The story for Shadow Tower is extremely minimal. There is a tower that is, er, forbidden. You go in. That's it. The games does contain some of Demon's Souls's brooding sense of silence and loneliness. (Like Demon's Souls there is no music.) The environment does seem to be imbued with some elements of narrative. There is writing you come across from past explorers, which looks a lot like the player messages in Demon's Souls, only here they are just baked in as part of the story.

One of the biggest arguments for this game being an ancestor to Demon's Souls is the intro cinematic, which features a knight getting the crap beat out of him by a variety of monsters. The game really seems to suggest a similar sense of mortality and exhausting on the part of the protagonist that was one of Demon's Souls main distinguishing features. People familiar with Demon's Souls's non-U.S. box art will remember the knight riddled with arrows, ambiguously either dead or battle fatigued to the point of collapse. One gets the sense that Shadow Tower was an early attempt to create a player experience shaped around similar ideas.

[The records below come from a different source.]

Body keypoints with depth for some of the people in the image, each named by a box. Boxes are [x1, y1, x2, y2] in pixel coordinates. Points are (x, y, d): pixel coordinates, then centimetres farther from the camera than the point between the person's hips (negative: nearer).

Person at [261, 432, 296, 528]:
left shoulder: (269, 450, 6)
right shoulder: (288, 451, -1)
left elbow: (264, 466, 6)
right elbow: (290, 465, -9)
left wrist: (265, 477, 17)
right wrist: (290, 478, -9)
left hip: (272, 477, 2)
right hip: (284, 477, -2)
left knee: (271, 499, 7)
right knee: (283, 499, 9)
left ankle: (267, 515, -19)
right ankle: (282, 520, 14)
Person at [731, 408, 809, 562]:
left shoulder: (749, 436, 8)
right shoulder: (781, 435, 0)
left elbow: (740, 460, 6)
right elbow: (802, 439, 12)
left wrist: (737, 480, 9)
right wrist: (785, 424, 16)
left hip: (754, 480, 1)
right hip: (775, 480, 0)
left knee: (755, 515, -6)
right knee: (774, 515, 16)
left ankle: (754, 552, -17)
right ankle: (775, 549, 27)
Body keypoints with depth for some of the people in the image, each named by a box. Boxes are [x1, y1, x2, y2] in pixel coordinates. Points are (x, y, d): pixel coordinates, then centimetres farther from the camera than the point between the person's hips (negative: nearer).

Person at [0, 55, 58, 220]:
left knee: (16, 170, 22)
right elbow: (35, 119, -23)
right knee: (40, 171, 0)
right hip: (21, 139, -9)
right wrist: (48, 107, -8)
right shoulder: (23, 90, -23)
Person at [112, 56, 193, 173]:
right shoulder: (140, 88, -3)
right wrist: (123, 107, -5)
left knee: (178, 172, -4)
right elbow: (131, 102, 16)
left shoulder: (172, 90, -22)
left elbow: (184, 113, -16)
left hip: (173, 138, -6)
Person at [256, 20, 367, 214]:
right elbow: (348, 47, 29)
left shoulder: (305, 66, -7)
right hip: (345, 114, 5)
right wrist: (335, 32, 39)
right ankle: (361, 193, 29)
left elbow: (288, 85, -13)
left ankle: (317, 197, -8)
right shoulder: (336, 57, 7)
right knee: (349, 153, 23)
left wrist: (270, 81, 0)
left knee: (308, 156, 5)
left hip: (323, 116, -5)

Shadow Tower Abyss is very similar to its predecessor, except that it has superior art direction, narrative design, and usability design. The real good news is that it has an option for dual-analog Western-style controls, which is something King's Field never had. In this mode the weapon buttons are the trigger buttons, and players can switch back and forth on the fly between weapons in the right or left hand. (I didn't get a shield in Shadow Tower Abyss, but I'd be surprised if there aren't any.) This makes it almost identical to Demon's Souls's control scheme, which makes the gameplay nice and fluid.

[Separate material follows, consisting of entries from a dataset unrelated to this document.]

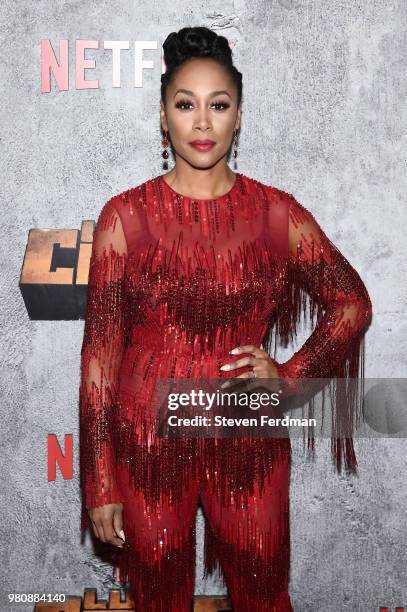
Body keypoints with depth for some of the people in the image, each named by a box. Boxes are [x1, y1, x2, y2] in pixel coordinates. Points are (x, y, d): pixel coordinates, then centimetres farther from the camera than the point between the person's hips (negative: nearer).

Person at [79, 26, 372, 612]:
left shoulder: (278, 212, -3)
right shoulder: (125, 216, -7)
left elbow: (352, 304, 9)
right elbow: (99, 351, -6)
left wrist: (290, 373, -5)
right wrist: (100, 484, -6)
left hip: (249, 442, 1)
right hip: (149, 446, 0)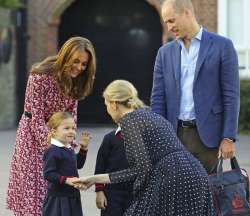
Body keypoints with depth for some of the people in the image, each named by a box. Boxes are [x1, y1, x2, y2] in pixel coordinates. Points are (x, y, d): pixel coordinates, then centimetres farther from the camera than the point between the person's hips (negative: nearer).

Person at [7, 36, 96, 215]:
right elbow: (36, 117, -21)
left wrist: (69, 144, -11)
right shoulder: (40, 77, -22)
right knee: (33, 188, -3)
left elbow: (71, 115, 1)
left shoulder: (75, 81, -2)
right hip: (33, 135, -6)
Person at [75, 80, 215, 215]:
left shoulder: (129, 121, 0)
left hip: (174, 182, -8)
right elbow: (138, 170, 24)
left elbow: (144, 166, -12)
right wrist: (96, 179, 29)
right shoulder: (152, 117, 25)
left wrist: (138, 198, 2)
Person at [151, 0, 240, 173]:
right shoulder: (165, 52, 12)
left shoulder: (222, 46, -1)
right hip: (174, 134, 4)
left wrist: (229, 138, -9)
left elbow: (231, 95, -4)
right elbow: (158, 99, 10)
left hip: (207, 136, -4)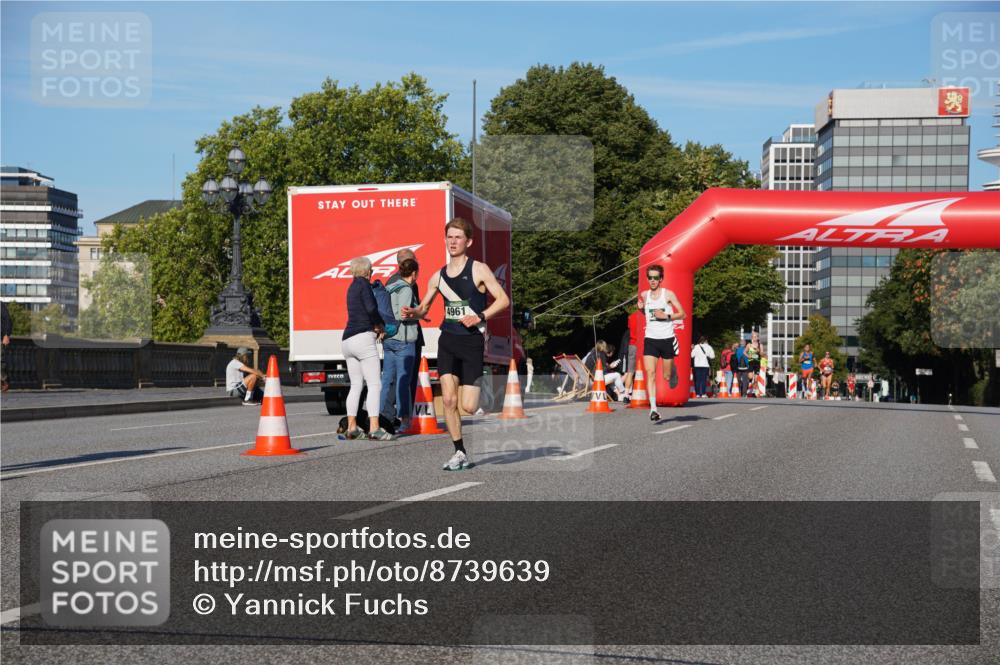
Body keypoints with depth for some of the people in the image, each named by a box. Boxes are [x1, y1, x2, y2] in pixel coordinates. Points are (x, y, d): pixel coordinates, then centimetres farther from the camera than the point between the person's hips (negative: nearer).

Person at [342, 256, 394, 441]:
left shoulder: (352, 287, 19)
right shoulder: (364, 284, -6)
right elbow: (371, 308, -19)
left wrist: (376, 326, 5)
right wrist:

Shadow Tower Abyss has firearms, which is probably the biggest thing which makes it feel different from both Demon's Souls and the original Shadow Tower. It takes place in the present day, and you begin the game with a gun. It isn't designed at all like an FPS though. Guns are useful, but they run out of ammo, which is why you need to deck yourself out with the knives, swords, and other melee weapons you find. It feels like you are an FPS-protagonist who somehow wandered into a Demon's Souls-like game, which is interesting. Functionally speaking the game is not that different, since firearms basically take the place of bows, but it's still an intriguing twist.

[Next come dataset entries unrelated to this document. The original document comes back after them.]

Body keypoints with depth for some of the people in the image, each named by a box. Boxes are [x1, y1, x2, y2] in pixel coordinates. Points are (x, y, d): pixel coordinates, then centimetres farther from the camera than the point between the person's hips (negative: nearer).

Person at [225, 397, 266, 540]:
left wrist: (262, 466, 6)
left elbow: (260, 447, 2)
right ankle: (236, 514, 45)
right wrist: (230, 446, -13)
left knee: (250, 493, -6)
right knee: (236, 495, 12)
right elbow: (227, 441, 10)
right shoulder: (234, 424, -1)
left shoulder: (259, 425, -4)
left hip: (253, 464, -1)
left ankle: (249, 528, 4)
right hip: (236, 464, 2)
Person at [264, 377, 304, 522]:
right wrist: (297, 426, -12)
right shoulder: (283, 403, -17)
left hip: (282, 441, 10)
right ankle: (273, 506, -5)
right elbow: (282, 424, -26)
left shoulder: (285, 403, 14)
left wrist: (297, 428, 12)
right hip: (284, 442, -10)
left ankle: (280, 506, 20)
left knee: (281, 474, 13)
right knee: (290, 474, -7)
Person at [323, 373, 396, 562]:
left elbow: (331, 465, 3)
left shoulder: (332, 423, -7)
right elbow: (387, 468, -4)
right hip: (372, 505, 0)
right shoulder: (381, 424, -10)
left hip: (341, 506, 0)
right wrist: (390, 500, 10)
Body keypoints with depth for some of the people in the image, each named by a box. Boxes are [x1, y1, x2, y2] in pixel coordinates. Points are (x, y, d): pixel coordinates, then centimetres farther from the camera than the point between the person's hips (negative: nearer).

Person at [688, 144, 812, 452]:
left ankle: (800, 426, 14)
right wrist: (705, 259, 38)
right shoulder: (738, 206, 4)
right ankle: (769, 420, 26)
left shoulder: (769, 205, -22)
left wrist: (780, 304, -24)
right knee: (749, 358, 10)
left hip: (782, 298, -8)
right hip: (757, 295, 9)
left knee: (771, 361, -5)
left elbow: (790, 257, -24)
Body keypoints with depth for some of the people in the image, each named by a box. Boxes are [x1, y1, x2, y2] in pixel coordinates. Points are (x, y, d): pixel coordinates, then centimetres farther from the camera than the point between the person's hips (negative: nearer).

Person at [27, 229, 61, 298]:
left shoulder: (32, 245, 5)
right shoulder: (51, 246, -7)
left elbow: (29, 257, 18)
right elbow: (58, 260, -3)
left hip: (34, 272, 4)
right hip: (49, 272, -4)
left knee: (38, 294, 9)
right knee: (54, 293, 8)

The story and world in Shadow Tower Abyss really makes me wish my Japanese was better. The thought and detail put into its environmental narrative is much closer to Demon's Souls than the first Shadow Tower. It's use of sound, light, and color is also closer to Demon's Souls in terms of establishing a mood, and suggesting danger around the next corner. There are a fair amount of NPCs, all of whom you can kill for no reason if you wish. I wandered around for a while just trying to figure out what the fuck was going on, where I was, and just what all these creepy tunnels were built for. The game has a fairly Lovecraftian vibe, with you basically thrown into this scary cave which leads you deeper and deeper into a complex netherworld. In this sense Shadow Tower Abyss really reminded me of Hell Night, another (wonderful) game I played recently that also achieved a similar effect, what I'd called the 'Ultima Underworld Effect'. These are games that really make me feel like I'm a normal human being trapped in a cave or some other such subterranian world, which is where a lot of their elemental power comes from. The lack of load screens helps this feeling a lot, as does the non-linear space design. You really feel like an explorer, not some videogame badass who's just in it for the asskickery.

If I had to recommend one of these games, I'd obviously recommend Shadow Tower Abyss. It can probably be played and completed without understanding much Japanese, and the world and feeling it creates is thick and memorable. It's no Demon's Souls, but it's recognizably similar and effective in what it does. If you want to trace the design heritage of From Software's towering masterpiece, Shadow Tower Abyss is a great place to start, possibly a better place than King's Field.